Когда на следующее утро после часового чтения газеты и посматривания в окно Джон вышел из своего кабинета, он застал Ли в большой белой гостиной. Ли была в старых потрепанных джинсах и майке и держала в руках книгу и карандаш.
- Привет! Что поделываешь?
- Одолеваю чертов текст.
- И пишешь на полях замечания? Я потрясен.
- Вроде того. Редактирую.
- Редактируешь?!
- Ну да. Выбрасываю устаревшие слова, обновляю, делаю удобоваримым.
Джон посмотрел через ее плечо. Страница пестрела пометками. "Это не надо", - значилась перед одной из реплик.
- Ты не имеешь права.
- Имею. Во всех моих договорах есть пункт, согласно которому я могу доводить сценарий.
- Это не сценарий, а пьеса. Здесь нельзя менять ни одной строки.
- Я исправляю только свою роль. Другие не трогаю. Если только они не слишком смехотворные.

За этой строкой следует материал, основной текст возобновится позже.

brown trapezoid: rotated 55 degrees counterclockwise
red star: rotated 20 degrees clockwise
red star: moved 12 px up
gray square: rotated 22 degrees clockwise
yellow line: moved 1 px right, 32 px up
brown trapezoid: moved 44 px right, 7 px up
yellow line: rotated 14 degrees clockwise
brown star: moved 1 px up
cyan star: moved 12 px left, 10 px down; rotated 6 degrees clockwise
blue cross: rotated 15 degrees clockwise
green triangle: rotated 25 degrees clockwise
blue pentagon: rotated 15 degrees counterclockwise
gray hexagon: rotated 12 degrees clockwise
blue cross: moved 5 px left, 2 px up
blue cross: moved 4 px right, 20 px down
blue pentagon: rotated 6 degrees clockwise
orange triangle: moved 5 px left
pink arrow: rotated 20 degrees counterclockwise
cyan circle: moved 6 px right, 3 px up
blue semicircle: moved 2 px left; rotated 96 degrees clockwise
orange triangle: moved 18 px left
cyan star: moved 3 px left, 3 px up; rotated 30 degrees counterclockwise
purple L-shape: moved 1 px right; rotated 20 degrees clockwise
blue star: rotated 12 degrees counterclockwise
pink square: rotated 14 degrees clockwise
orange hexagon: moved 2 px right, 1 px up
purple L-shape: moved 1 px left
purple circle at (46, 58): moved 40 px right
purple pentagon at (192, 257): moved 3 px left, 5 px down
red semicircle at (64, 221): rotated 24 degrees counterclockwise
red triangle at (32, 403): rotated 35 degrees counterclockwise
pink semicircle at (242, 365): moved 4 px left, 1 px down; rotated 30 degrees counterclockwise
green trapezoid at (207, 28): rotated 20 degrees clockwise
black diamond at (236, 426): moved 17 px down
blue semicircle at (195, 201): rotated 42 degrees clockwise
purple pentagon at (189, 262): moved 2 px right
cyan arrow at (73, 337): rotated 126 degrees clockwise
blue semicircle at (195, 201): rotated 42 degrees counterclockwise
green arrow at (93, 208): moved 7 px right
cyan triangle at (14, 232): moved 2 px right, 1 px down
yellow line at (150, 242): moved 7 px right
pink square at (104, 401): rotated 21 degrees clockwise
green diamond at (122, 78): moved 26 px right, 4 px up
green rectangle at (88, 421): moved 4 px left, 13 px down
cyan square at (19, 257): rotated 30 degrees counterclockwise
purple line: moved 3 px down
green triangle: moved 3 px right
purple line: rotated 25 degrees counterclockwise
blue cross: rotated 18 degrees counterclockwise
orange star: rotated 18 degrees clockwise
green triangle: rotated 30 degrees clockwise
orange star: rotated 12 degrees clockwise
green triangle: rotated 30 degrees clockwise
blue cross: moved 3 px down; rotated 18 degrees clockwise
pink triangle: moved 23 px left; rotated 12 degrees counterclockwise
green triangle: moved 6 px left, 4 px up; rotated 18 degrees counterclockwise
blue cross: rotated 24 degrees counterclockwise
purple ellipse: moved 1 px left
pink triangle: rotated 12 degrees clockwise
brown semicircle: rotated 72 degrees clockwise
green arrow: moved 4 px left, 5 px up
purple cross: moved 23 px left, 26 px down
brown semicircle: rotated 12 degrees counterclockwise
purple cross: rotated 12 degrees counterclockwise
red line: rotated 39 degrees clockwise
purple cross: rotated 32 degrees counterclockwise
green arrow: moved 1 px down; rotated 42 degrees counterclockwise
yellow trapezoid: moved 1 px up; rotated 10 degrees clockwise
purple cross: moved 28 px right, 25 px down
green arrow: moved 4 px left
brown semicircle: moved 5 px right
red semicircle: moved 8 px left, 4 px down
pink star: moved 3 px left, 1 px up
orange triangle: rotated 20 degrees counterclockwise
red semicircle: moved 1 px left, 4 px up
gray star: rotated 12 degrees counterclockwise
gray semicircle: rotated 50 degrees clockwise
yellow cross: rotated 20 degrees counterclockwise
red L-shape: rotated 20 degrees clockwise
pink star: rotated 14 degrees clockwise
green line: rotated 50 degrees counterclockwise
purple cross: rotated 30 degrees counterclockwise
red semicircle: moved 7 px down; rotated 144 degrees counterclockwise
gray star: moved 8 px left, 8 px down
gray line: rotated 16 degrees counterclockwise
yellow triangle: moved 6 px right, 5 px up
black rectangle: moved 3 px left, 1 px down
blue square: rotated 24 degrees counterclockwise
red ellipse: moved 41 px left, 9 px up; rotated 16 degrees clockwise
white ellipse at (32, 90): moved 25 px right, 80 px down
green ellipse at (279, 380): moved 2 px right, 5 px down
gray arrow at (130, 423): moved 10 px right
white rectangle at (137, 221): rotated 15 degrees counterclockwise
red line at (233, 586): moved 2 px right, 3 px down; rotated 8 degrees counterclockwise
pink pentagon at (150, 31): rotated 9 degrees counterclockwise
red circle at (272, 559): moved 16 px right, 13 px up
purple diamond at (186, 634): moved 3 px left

- Ли, если требуются сокращения, - это дело режиссера.
- Дело режиссера проследить, чтобы меня хорошо осветили и чтобы продюсер имел все необходимое.
- Мне кажется, твой подход не совсем правильный.
- Нет, Джон, ты сейчас утверждаешь другое, что я не справлюсь.
- Справишься. Но это театр, а не кино. В театре ты никогда не играла. Может быть, стоит познакомиться с правилами?